The basic plotline of Hara-Kiri: Death of a Samurai begins in 17th-century Japan as a ronin makes what seems to be an insincere request to use a lord’s home to commit seppuku honorably. This remains unchanged from the original film, and similarly this tale later spirals into a revenge plot. Indeed, Miike’s version picks up much of the power of Kobayashi’s due to its penetrating inquisition into whether it is possible to tell an honorable lie and its fierce condemnation of a society that values honor above life itself.

 

Death of a Samurai has been strikingly composed in 3-D, with widescreen framings that turn most environments into prisons.

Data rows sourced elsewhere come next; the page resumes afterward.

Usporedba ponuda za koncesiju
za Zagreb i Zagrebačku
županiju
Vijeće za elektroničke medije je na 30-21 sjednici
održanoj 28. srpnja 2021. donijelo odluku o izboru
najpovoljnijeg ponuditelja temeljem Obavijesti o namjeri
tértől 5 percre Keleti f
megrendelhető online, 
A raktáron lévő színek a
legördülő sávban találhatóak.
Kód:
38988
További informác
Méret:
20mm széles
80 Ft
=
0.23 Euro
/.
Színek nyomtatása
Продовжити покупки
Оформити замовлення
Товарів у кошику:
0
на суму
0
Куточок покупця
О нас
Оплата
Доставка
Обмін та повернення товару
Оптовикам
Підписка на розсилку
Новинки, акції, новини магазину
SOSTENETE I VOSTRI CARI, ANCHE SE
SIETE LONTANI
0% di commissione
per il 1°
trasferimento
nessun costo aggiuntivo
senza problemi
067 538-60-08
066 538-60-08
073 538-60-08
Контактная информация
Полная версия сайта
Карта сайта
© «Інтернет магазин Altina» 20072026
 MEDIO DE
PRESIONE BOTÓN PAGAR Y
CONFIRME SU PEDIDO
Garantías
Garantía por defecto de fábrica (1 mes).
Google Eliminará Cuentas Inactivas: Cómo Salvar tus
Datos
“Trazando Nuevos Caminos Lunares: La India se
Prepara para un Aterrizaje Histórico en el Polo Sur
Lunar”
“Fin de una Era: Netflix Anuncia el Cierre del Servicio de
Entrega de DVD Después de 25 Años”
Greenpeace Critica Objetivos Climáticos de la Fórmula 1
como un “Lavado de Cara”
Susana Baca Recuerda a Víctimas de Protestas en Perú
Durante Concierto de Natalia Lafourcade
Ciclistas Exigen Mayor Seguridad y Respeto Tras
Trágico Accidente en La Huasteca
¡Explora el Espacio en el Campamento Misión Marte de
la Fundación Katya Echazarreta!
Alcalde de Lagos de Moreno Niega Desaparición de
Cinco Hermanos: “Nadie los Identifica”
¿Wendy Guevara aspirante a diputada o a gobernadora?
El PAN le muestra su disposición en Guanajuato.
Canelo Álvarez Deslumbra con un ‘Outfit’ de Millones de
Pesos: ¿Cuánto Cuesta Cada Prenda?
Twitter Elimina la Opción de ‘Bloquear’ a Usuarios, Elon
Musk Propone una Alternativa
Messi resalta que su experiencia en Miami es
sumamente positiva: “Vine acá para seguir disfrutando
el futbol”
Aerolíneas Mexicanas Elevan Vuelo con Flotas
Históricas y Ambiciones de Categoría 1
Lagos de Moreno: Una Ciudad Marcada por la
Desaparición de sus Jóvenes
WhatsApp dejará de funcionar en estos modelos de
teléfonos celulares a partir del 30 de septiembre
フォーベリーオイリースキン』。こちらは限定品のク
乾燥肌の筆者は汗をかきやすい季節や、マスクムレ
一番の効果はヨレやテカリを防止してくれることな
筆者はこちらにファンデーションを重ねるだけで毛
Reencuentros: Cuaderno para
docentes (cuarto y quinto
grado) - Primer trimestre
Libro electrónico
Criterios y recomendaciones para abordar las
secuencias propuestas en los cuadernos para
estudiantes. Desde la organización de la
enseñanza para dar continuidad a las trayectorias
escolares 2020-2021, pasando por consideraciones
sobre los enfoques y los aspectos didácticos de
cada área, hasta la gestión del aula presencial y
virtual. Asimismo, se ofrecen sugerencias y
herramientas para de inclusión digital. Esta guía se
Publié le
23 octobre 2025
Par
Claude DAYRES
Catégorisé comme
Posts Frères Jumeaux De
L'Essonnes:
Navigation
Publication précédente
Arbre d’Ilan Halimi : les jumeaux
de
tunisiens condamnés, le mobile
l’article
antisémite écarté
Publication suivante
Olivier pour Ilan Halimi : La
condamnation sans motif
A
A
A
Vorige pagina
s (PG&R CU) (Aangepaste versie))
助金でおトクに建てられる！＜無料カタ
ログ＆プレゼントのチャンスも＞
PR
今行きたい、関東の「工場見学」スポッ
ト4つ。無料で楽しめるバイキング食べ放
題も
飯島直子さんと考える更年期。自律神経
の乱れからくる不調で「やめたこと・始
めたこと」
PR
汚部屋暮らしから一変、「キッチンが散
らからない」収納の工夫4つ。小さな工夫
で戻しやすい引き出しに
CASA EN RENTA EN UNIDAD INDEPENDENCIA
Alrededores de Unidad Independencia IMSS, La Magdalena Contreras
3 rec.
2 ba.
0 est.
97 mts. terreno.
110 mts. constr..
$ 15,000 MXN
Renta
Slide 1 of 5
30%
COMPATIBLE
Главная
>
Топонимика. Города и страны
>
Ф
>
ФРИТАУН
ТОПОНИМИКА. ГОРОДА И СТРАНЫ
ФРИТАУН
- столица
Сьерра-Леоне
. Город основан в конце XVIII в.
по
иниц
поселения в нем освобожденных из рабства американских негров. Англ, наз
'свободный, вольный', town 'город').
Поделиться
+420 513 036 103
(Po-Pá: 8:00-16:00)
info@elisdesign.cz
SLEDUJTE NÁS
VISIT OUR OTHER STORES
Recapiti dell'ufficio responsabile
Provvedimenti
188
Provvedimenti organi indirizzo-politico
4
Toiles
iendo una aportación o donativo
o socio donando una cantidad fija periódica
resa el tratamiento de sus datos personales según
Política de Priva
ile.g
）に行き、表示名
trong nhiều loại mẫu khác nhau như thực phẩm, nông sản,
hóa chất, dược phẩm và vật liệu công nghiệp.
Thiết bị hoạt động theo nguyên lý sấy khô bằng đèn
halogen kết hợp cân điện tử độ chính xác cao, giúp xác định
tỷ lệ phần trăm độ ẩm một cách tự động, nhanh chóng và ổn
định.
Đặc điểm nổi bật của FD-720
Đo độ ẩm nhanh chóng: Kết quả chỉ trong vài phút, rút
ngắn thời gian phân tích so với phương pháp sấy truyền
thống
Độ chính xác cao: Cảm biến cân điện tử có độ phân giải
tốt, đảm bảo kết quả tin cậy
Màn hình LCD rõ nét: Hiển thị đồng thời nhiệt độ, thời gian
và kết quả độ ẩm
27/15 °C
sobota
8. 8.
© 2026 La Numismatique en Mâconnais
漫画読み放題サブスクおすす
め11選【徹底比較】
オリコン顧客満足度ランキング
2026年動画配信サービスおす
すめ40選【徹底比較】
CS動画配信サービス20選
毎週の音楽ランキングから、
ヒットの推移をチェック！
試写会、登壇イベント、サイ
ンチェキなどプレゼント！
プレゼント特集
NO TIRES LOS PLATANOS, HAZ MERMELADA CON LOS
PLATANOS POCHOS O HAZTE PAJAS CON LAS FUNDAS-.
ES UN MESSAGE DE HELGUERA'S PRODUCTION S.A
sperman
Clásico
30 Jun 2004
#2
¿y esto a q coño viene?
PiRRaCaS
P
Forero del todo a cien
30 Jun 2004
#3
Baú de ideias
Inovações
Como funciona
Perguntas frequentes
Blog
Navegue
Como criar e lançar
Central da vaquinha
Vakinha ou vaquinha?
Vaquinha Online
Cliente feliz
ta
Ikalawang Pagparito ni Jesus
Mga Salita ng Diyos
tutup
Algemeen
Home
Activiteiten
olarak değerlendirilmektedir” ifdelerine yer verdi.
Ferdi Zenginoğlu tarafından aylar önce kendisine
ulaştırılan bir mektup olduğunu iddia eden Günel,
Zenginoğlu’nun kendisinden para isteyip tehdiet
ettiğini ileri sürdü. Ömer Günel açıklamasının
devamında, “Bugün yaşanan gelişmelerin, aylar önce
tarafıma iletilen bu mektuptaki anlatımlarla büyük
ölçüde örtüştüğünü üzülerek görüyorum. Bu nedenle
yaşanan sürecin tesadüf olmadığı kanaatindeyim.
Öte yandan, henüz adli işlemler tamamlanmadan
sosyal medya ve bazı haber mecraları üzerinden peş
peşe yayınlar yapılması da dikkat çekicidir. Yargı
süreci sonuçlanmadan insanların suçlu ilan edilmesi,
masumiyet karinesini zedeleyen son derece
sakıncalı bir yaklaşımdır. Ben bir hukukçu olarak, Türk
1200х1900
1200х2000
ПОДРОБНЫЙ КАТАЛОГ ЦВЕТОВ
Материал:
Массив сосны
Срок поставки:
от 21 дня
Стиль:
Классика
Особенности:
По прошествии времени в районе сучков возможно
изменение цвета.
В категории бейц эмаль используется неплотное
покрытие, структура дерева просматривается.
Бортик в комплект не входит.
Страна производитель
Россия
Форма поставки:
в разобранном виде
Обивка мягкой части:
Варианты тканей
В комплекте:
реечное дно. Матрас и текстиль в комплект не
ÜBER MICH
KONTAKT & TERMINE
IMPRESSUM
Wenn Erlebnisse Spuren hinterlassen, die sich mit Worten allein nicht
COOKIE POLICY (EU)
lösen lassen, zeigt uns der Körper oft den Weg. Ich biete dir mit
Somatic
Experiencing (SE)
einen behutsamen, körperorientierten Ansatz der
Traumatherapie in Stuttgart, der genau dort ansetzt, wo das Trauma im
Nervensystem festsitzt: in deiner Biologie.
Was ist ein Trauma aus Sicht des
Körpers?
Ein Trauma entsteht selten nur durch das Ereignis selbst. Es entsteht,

Often characters directly address the camera, drilling home the impression that these people are constrained by their tightly dictated social circumstances. Throughout, the period detail is palpable thanks to uniformly exceptional art direction and costuming. This detail is not fetishistic, however, given the film’s radical tone. Indeed, the dark cinematography, darker still when under the shade of 3-D glasses, makes even outdoor scenes look like they are fading away before our eyes, suggesting the end of an era in every shot.

 

It wouldn’t just be a bad pun to suggest that this film hits you in the gut. Because of Miike’s framing, the brutality of the slaughter amid the beautiful and wholly composed courtyard is emphasized (though Miike’s predictable use of gory makeup effects certainly helps the cause as well). The touching but slightly bloated flashback that makes up the film’s middle third is the only major flaw in this admirable attempt to revist a film that need not have been remade. Kobayashi’s 1962 version of Hara-Kiri was most concerned with the hypocrisies of being honor-bound. In this remake, the notion that the nation’s deeply rooted formality and obsessive rituals are empty is intensified by the very fact that this is a remake. That events needlessly repeat themselves is the point, really. By rehashing the original film’s radical message, Miike suggests that the forty years since this tale was last filmed have not shaken the nation’s core values.